BEMC Calibration
The Barrel Electromagnetic Calorimeter (BEMC) is a subsystem for the detector of the STAR experiment at Brookhaven National Laboratory (BNL) in Upton, New York. BNL is home to the Relativistic Heavy Ion Collider (RHIC) and the Solenoidal Tracker at RHIC (STAR) Detector. This detector can analyze events from colliding particle beams such as protons, gold atoms, and other heavy nuclei.

Me with the STAR detector at BNL.
The BEMC measures the energy deposition of particles coming from the interaction region of the STAR detector. It has a medium of alternating lead-scintillating plastic that goes 20 radiation lengths (X0) deep. The scintillating plastic layers sends a signal of scintillating light to photo multiplier tubes and is goes through a process of analog-to-digital conversion (ADC). The BEMC is also segmented into 4800 towers of the calorimeter layers to distinguish detection in energy deposition in isolated parts of the calorimeter.

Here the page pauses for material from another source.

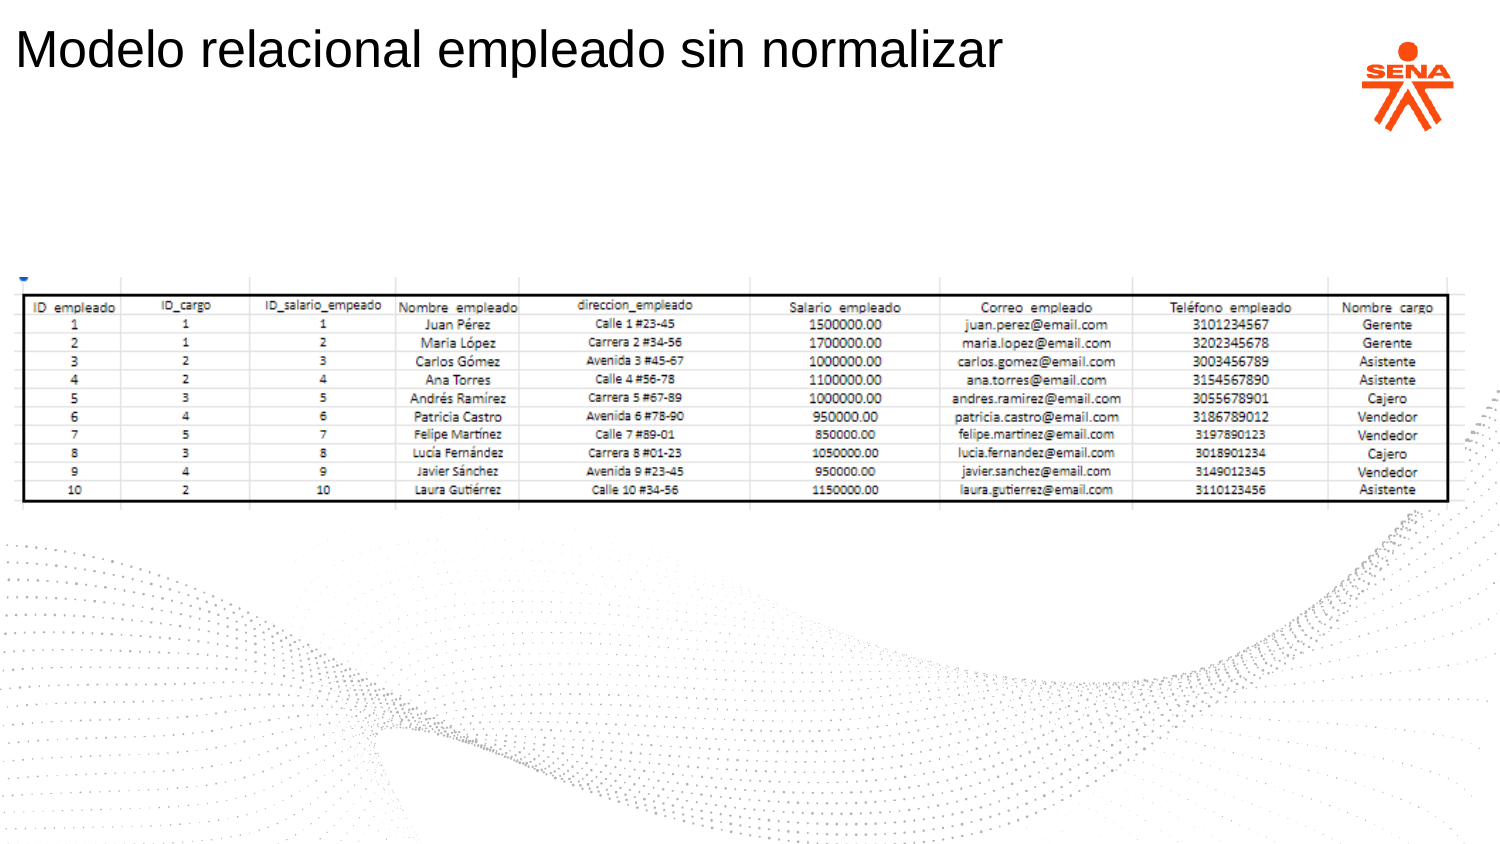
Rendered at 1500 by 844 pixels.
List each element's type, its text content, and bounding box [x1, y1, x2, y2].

Schematic of the STAR detector with TPC as the heart and surrounded by the BEMC. Other subsystems are used for particle detection and local polarimetry monitoring.

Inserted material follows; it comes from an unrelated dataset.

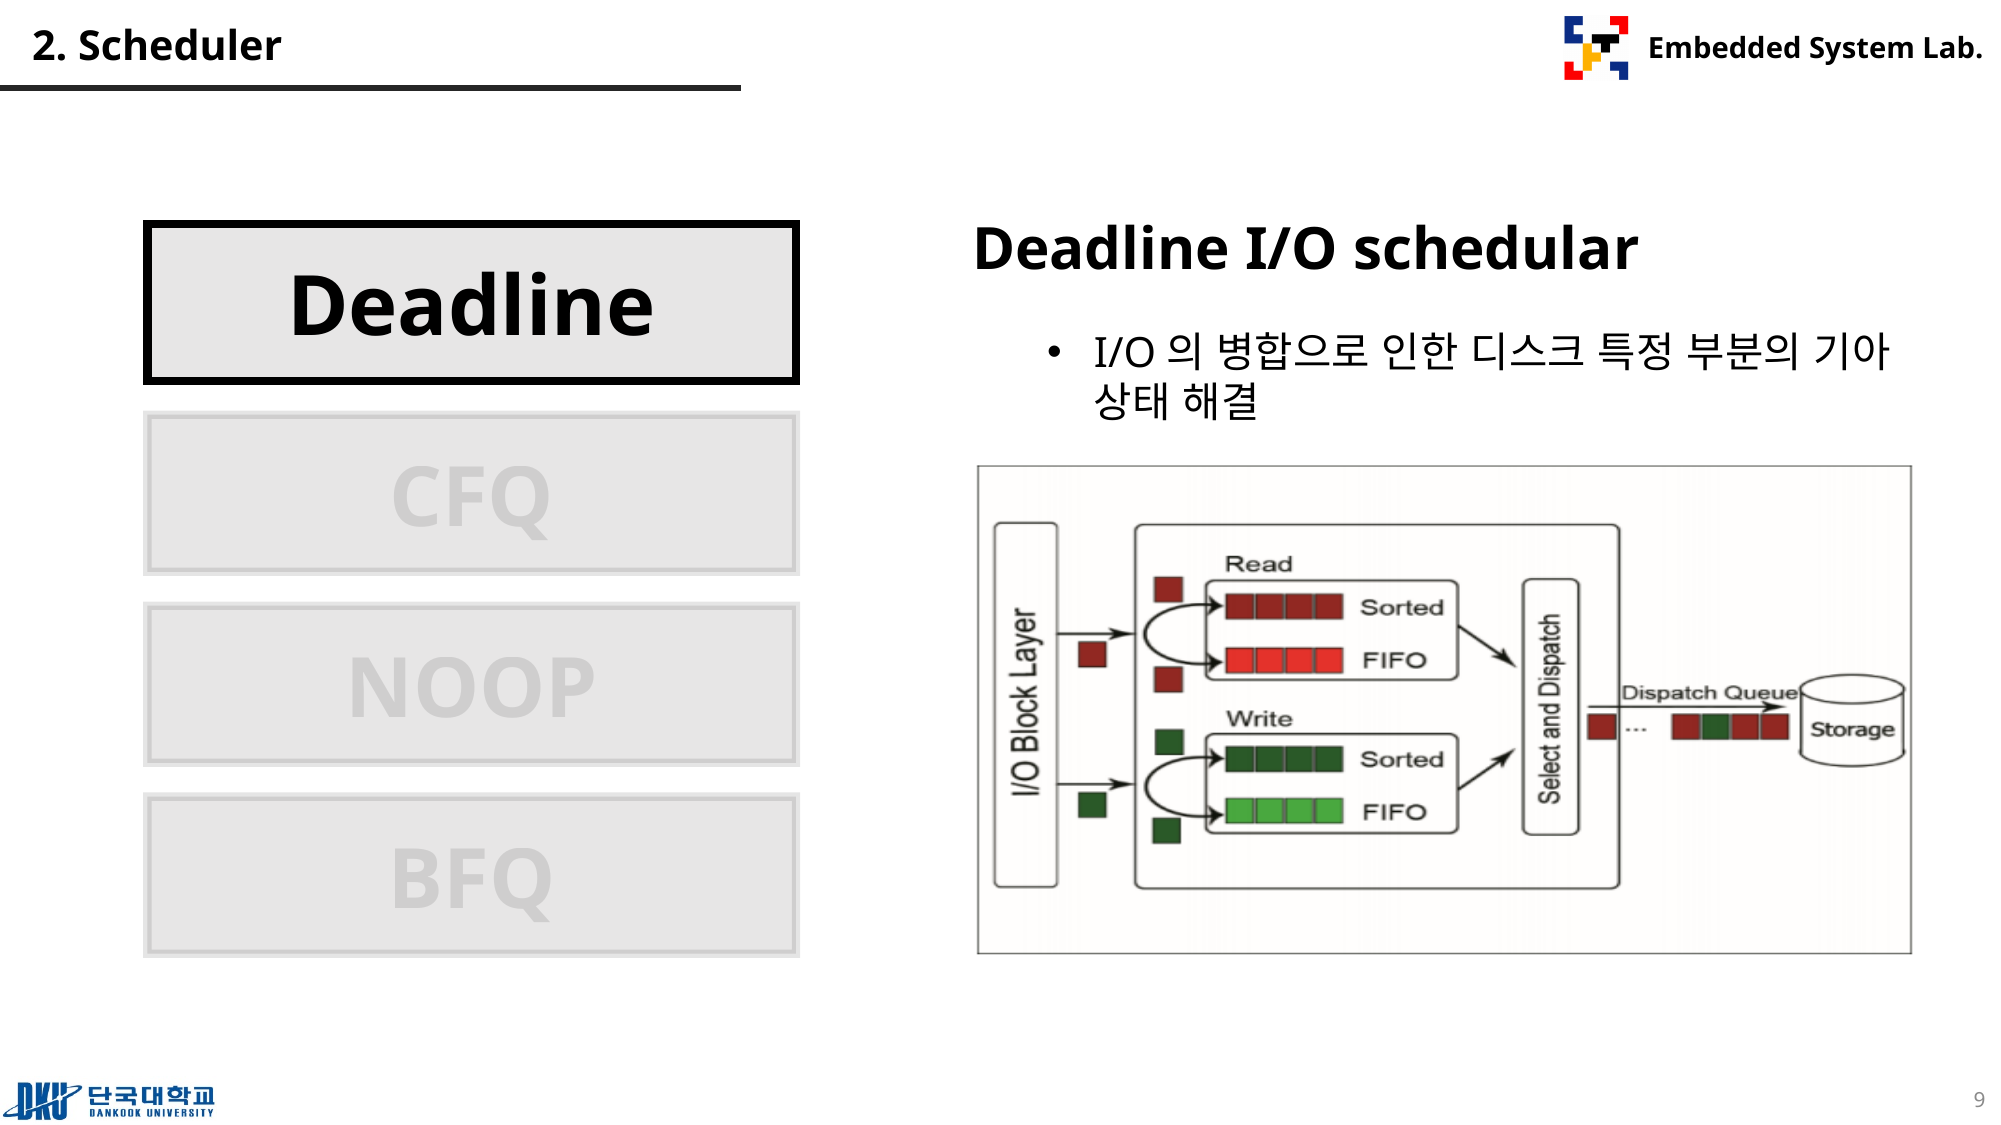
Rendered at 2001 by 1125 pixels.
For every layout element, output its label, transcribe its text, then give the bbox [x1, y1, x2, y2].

The BEMC calibration compares the energy deposition from the BEMC to the momentum measured by another subsystem of STAR called the Time Projection Chamber (TPC) which measures the path and momentum of particles. The TPC can also identify particles from the energy loss due to ionization. The ideal particle candidates that could be used for the calibration are electrons (and positrons) because they deposit their energy in an isolated region of the detector, their energy loss band can easily be distinguish from other particles such as hadrons (protons, neutrons, pions, etc.) and the particle identification for the TPC. Because of the energy scale at RHIC, there are not enough electrons to do a calibration across the whole detector. The strategy then is to measure the energy deposition from minimum ionizing particles across the whole detector and calculate the relative gain from each calorimeter tower. Then the energy deposition of electrons from the BEMC are compared to their momentum measured from the TPC as a ratio, E/p, to convert the relative gains to absolute gains. These absolute gains are then applied to the STAR dataset as a correction to the signal coming from the BEMC.

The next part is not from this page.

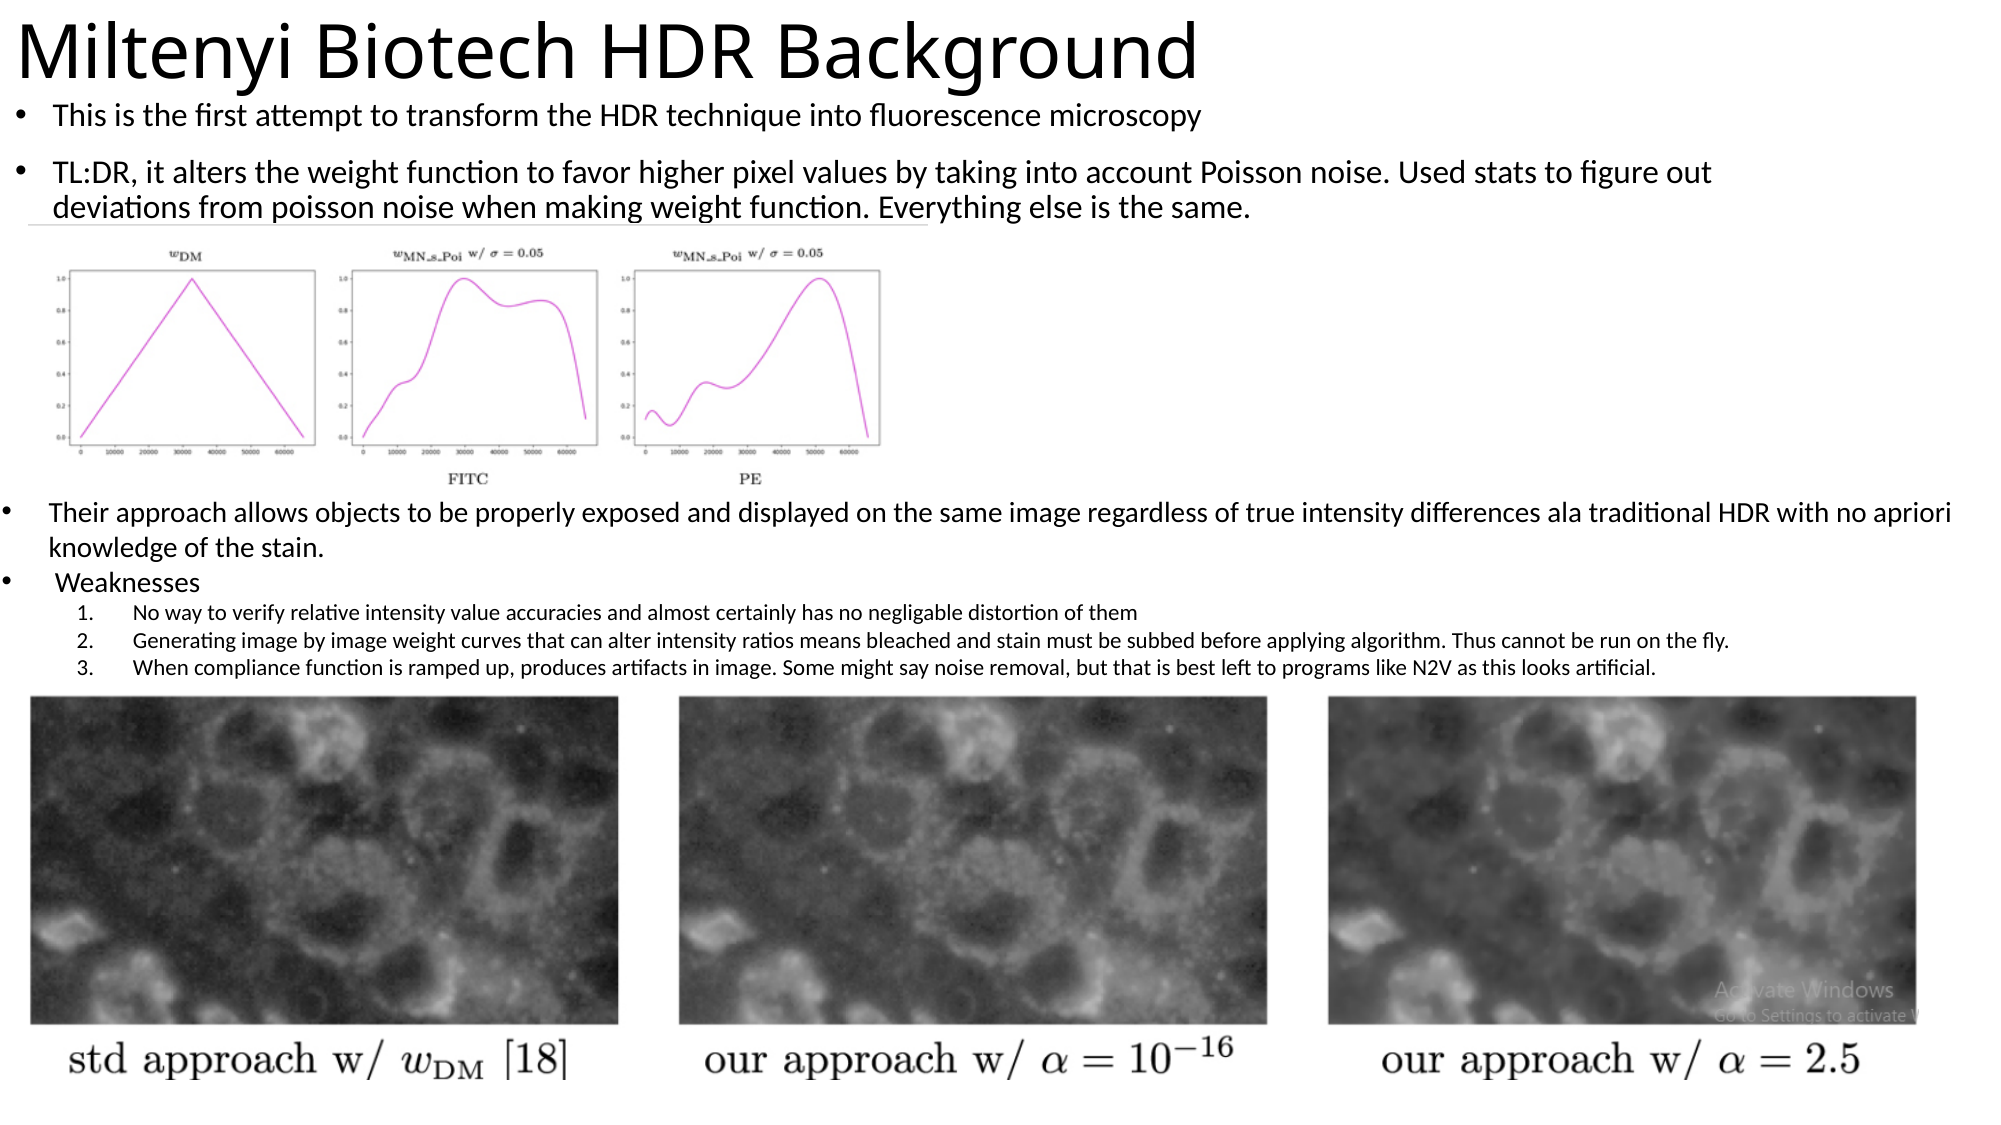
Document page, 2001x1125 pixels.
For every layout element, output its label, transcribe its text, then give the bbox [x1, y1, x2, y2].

The dataset that was used for this calibration are events collected from RHIC run of proton-proton collisions with a center of mass energy of 510 GeV sometime in between December 2021 and April of 2022. This data was collected from personal at BNL during experimental shifts of STAR which runs 24/7 during the run period mentioned above. The data was analyzed using the C++ programming in the STAR framework and visualized using CERN ROOT.
Relative Calibration
The relative calibration of the BEMC calibration analyze the MIP ADC output signal from all towers. The procedure was a quality assurance for each tower to show a clear MIP signal in a range of ADC of 10 to 50 where a peak appears in that range. These towers were labeled as good towers. Some towers do not show this peak and mostly show noise in ADC. These towers were labeled as bad towers, and they were not included in the rest of the calibration. The relative gain for each good tower based on their position of the tower in pseudo-rapidity and azimuth and the MIP ADC mean from the tower’s signal. This mean is given from a fit of a landua*gaussian product distribution that was fitted for each good tower. The relative gains are saved for the absolute calibration with electrons. The equation to calculate the relative gains are given in my presentation slides that I provide below the project’s title.
Absolute Calibration
The absolute calibration uses electrons to analyze the E/p ratio for a collection of BEMC towers in the same bin of pseudo-rapidity from -1 to 1. There were 40 bins that were used for this part of the analysis. The E/p signal from electrons were fitted with a gaussian to have the mean and an exponential function for the background contribution. The relative gain of good towers is normalized to the E/p mean from their respective pseudo-rapidity bin. The equation for the absolute gains is given my presentation slides. The electron data is used for systematic uncertainties study that contribute to the E/p calculation.